Acer held an event in New York City Thursday to show off a handful of devices coming to the U.S. for the very first time. Among the devices that’ll be coming stateside are a new phone called the Liquid X2 and a trio of new fitness trackers called the Liquid Leap Fit, Liquid Leap Active, and Liquid Leap Curve. The company also announced that the Liquid M220 Windows Phone we saw at Mobile World Congress is now coming to the U.S.
Here’s everything we know so far about the new mobile devices from Acer that are headed to the States.
Acer Liquid X2 and Liquid M220
Last year, Acer unveiled its first phablet and the first phone with three SIM card slots. The Acer Liquid X2 builds on them, essentially by smooshing those two phones together. The X2 sports a 5.5-inch screen, a 13-megapixel camera with an f1.8 aperture, and a 64-bit octa-core processor. In addition, it’s also got a huge battery, which is something Acer is pretty proud of.

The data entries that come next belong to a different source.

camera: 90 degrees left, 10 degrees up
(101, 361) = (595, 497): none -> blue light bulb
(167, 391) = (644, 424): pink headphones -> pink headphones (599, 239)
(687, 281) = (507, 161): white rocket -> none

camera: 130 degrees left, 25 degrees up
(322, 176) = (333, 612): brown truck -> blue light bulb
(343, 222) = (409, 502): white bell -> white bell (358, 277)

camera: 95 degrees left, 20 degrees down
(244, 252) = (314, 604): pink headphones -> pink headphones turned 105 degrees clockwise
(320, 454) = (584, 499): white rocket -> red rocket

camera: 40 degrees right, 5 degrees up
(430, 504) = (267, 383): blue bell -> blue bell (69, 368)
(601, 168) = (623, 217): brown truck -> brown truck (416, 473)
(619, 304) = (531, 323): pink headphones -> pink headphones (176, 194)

“The X2 is really really a combination of these good things,” said ST Liew, President of Acer’s smartphone group, at the event in NYC’s World Trade Center. “And we’ve slapped in there a 4,000-mAh battery. This baby is going to last a long long time.”
A flip cover offers a slim, vial-shaped window into the LCD screen, allowing a variety of bits of information to pop through, from music and battery life, to email info and so on. There’s no word yet on the rest of the specs or pricing for this phone.

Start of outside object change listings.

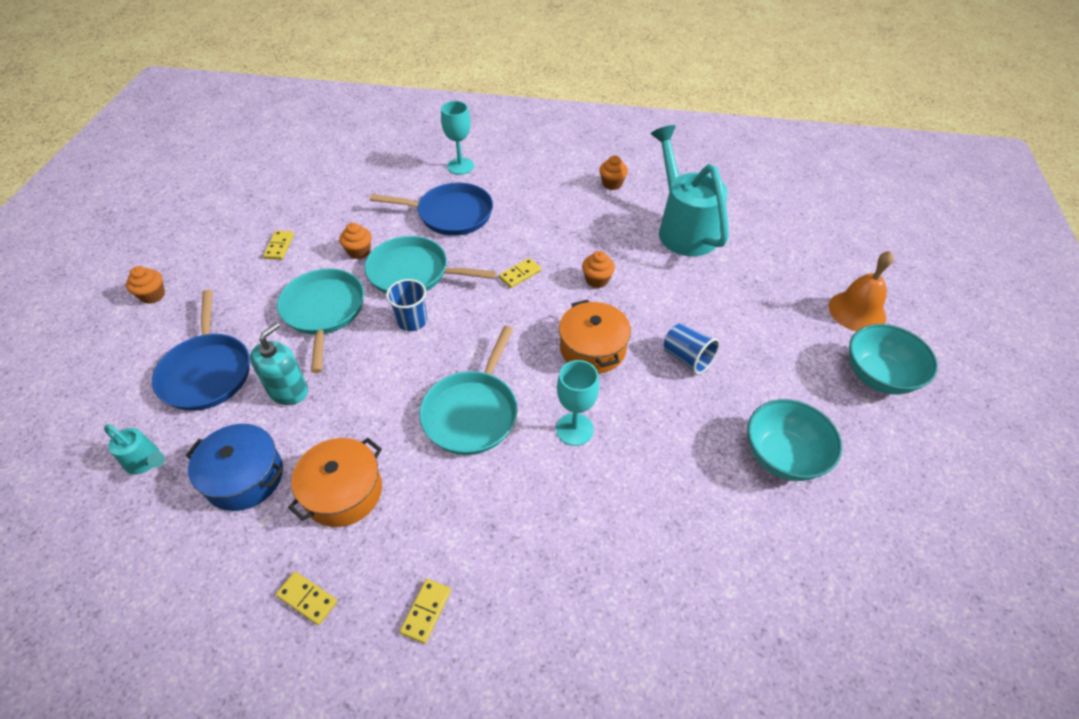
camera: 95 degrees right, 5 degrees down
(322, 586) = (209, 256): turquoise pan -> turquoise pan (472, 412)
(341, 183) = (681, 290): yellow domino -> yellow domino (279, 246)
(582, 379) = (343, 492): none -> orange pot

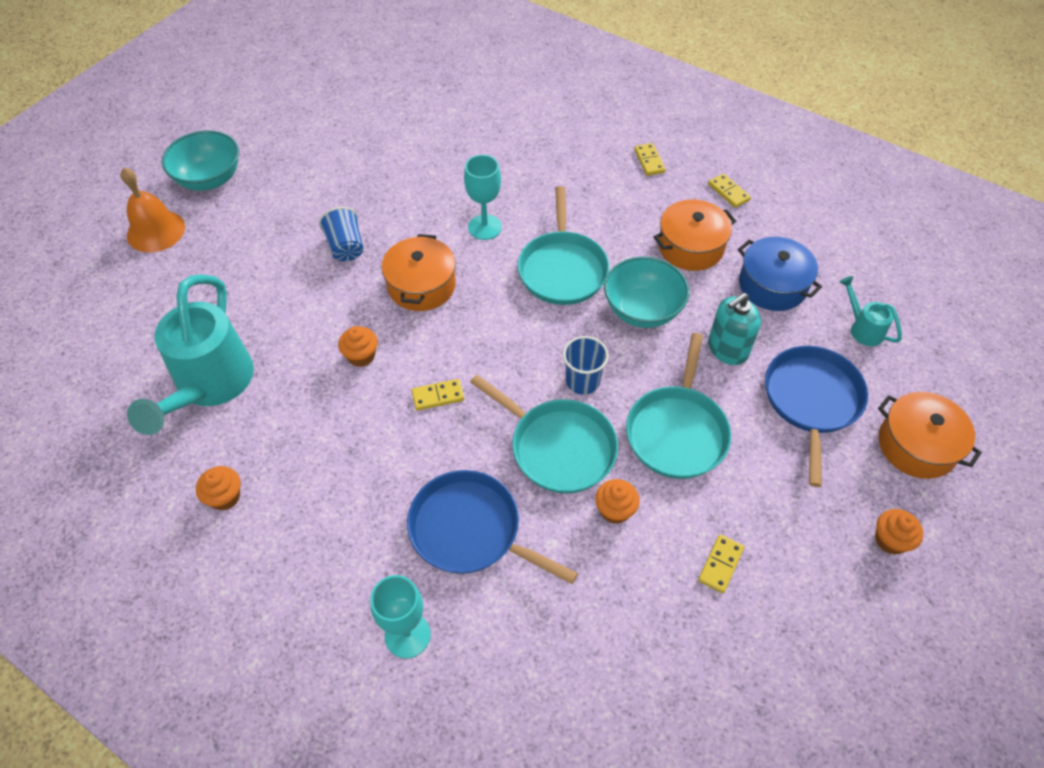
camera: 155 degrees left, 5 degrees up
(114, 367) = (916, 445): none -> orange pot
(426, 611) = (649, 161): yellow domino -> yellow domino turned 60 degrees counterclockwise
(472, 412) = (562, 269): turquoise pan -> turquoise pan turned 135 degrees clockwise
(783, 456) = (344, 158): turquoise bowl -> turquoise bowl (642, 310)

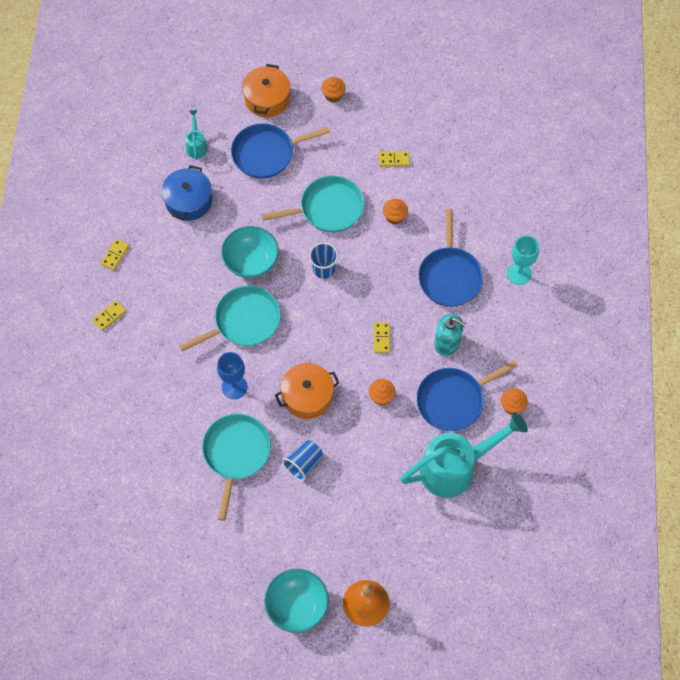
camera: 120 degrees left, 10 degrees up
(292, 431) = (453, 400): none -> blue pan
(438, 396) = (381, 338): yellow domino -> yellow domino turned 45 degrees clockwise
(484, 227) = (234, 387): turquoise goblet -> blue goblet
(558, 447) = (375, 260): turquoise pan -> turquoise pan (236, 453)
(690, 247) = (181, 257): orange pot -> none
(727, 349) = (254, 206): turquoise soap dispenser -> turquoise soap dispenser (447, 343)
(862, 328) = (196, 145): turquoise watering can -> turquoise watering can turned 150 degrees clockwise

Acer also official announced that the entry-level Liquid M220 with Windows Phone 8.1 is coming to America. The phone has a 4-inch display with 233ppi (pixels per inch), a 5-megapixel main camera, and a 2-megapixel selfie cam, which can also be voice operated. It only costs $80 and will hit stores in June.

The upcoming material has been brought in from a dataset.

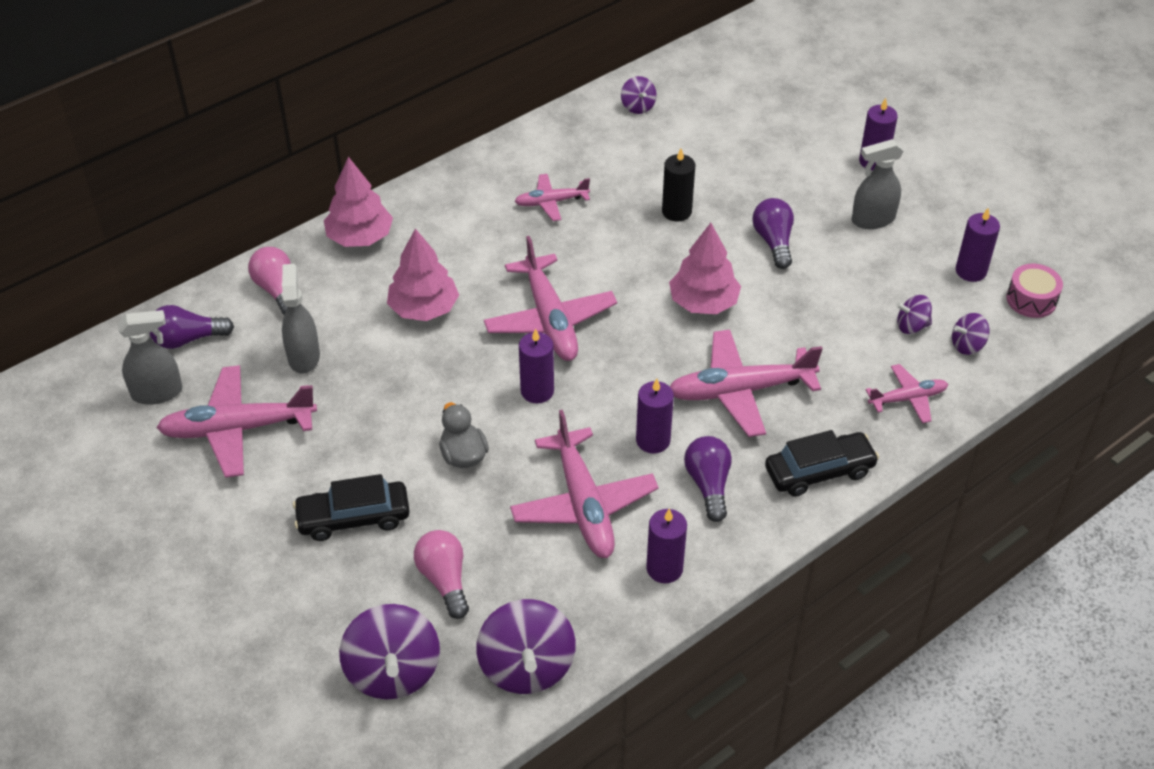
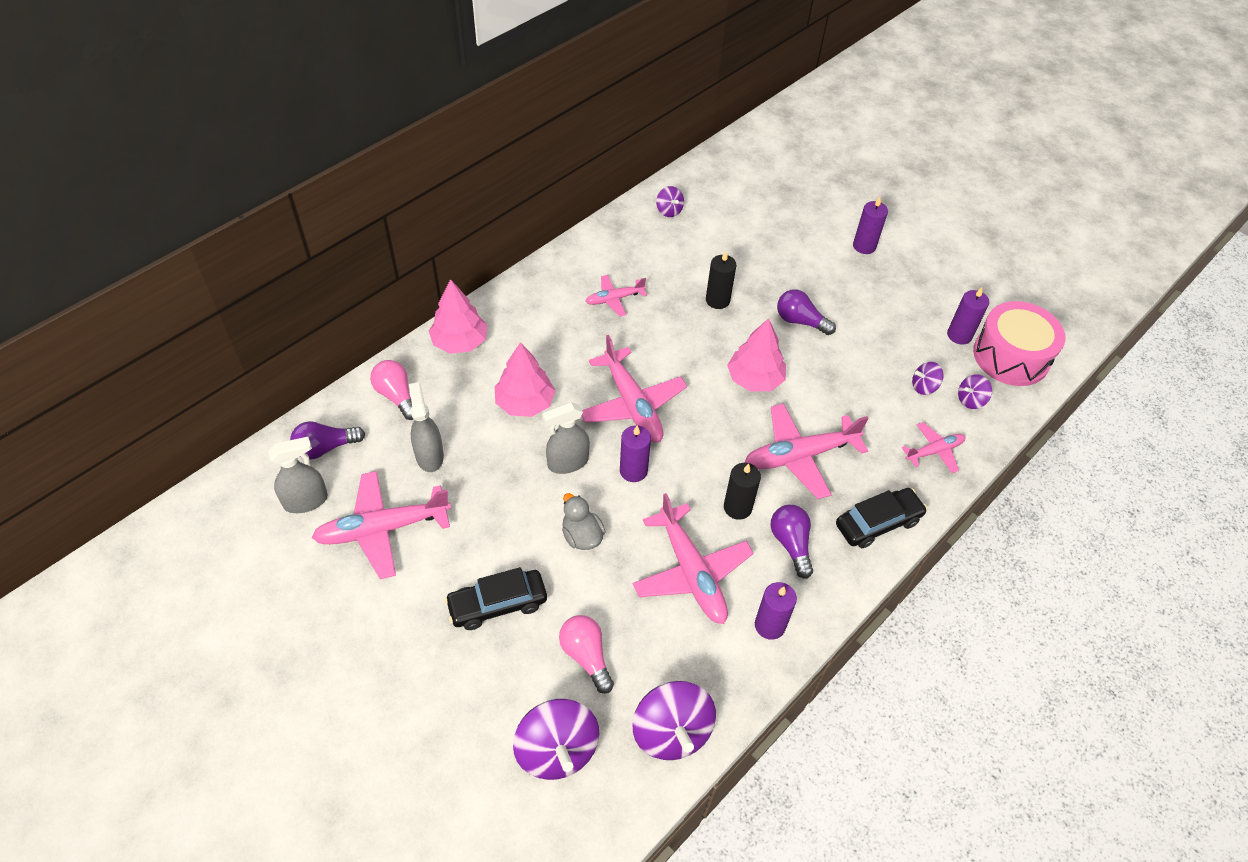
camera: 10 degrees left, 5 degrees up
(653, 440) = (737, 507): purple candle -> black candle
(773, 242) = (800, 321): purple light bulb -> purple light bulb turned 45 degrees counterclockwise
(872, 219) = (874, 296): grey spray bottle -> grey spray bottle (567, 462)
(1031, 300) = (1011, 356): pink drum -> pink drum, size x1.90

Liquid Leap Fit, Active, and Curve
Last year, the company unveiled the Acer Leap fitness band. This year it is announcing three new wearables in the same family, with a focus on improving people’s health, Liew said. The products have three goals: looking great, fitting into the lifestyle, and improving people’s health.
The Liquid Leap Fit is a fitness booster with a 1-inch touch screen, a heart rate sensor, and a stress sensor with gold-plated sensor pads for galvanic skin response. A second device, the Liquid Leap Active, is a sporty touchscreen based wearable with similar specs. The third device, which is called the Liquid Leap Curve, sports the same specs as the Fit, but has a different design style.
“This one here is cloth based,” Liew said. “And this one here is a really really cool design. The wearable space is a focus area for Acer.”
Acer is also in “deep exploration” with other companies with similar interest, he said.